Requirements:
**A)** According to the land cover passage, which data set does the study use?
**B)** Retype everything in the land cover passage from "Keywords: Land Cover, Global" down to "ESA’s Sentinel family.", word for word.

Page text:
+---+
Keywords: Land Cover, Global Data Sets, Spatial Analysis, Monitoring Climate Change, Land Cover Change

1. Introduction

Land cover serves as an important constraint for all kinds of land use and human activities, and as an indicator for natural as well as societal dynamics on Earth’s surface. Mapping and monitoring land cover (LC) is a key objective of space-based earth observation (EO). Since the beginning of regular global satellite imagery coverage with the Landsat platforms, huge repositories of EO data have been built up, recently complemented by a range of other platforms, e.g. ESA’s Sentinel family.

Many of these EO archives now are available under open licenses, facilitating the development of derivative data products like global land cover as presented by Tsendbazar et al., in [1] and Mora et al., in [2]. Original imagery as well as data products have enormous storage requirements and are subject to continuous expansion, enhancement and updating. Cloud environments therefore are the only feasible architectures where land cover archives and data products can be maintained and made readily accessible for users worldwide.

Land cover, as just one example of EO based products, is being widely used for mapping and establishing context for spatial planning [3], environmental monitoring, and land use decisions. In addition, it serves as an integrated indicator for various spatial processes, and as such is of interest whenever a deeper assessment and understanding of regional geographies is required. Spatial analysis aims at generating information in support of decision making, and this information created from a ‘densification’ of data is the main intended output from geospatial methods and tools. This study aims at demonstrating the power of cloud based spatial analysis, leveraging the online availability of EO based land cover data products. It uses the ‘World Land Cover 30m BaseVue’ data set originally created and published by MDA, and available inter alia through Esri’s Living Atlas cloud infrastructure.

Land cover (LC) not only is an integrative indicator for factors like climate, substrate and the interaction of ecological processes, but also is well suited to monitoring change induced by global (climate) processes [4] as well as regional human activities. Land cover also is a factor determining the local potential for human habitation and economic activities, including its role in complex biogeo climatic feedback cycles. While in extreme cases LC is essentially ‘nil’ – considering barren rock or soil or the special case of water, snow and ice, in most cases it requires a scale-dependent and systems-oriented definition. This is particularly true for multi-level vegetation covers as well as seasonal agricultural patterns. Like most mapping tasks, the schema or classification employed to identify area categories depends on the purpose of the resulting representation. This paper is entirely focused on remote sensing based and thus phenological acquisition [5] [6] somewhat restricting the types of LC units which can be distinguished. On the other hand, this approach facilitates work with globally homogeneous seamless data sets easily available through online services. The work performed towards this paper aims at determining the analytical potential and constraints for regionalized insights into LC distribution and dynamics. These again are considered highly relevant and factually indispensable for the monitoring of impacts from direct human action as well as climate change. This literally ‘top-down’ approach of global land cover monitoring is demonstrated and discussed using a Central Asia case study within the borders of the Kyrgyz Republic.
+---+
Material shown:
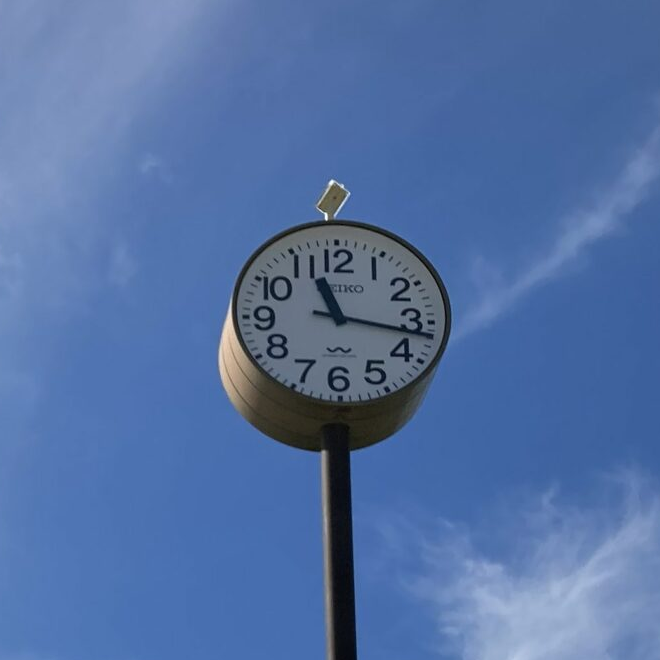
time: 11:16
+---+
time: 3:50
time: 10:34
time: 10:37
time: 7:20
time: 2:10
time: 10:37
+---+
Solutions per task:
**A)** The 'World Land Cover 30m BaseVue' data set, originally created and published by MDA.

**B)**
Keywords: Land Cover, Global Data Sets, Spatial Analysis, Monitoring Climate Change, Land Cover Change

1. Introduction

Land cover serves as an important constraint for all kinds of land use and human activities, and as an indicator for natural as well as societal dynamics on Earth’s surface. Mapping and monitoring land cover (LC) is a key objective of space-based earth observation (EO). Since the beginning of regular global satellite imagery coverage with the Landsat platforms, huge repositories of EO data have been built up, recently complemented by a range of other platforms, e.g. ESA’s Sentinel family.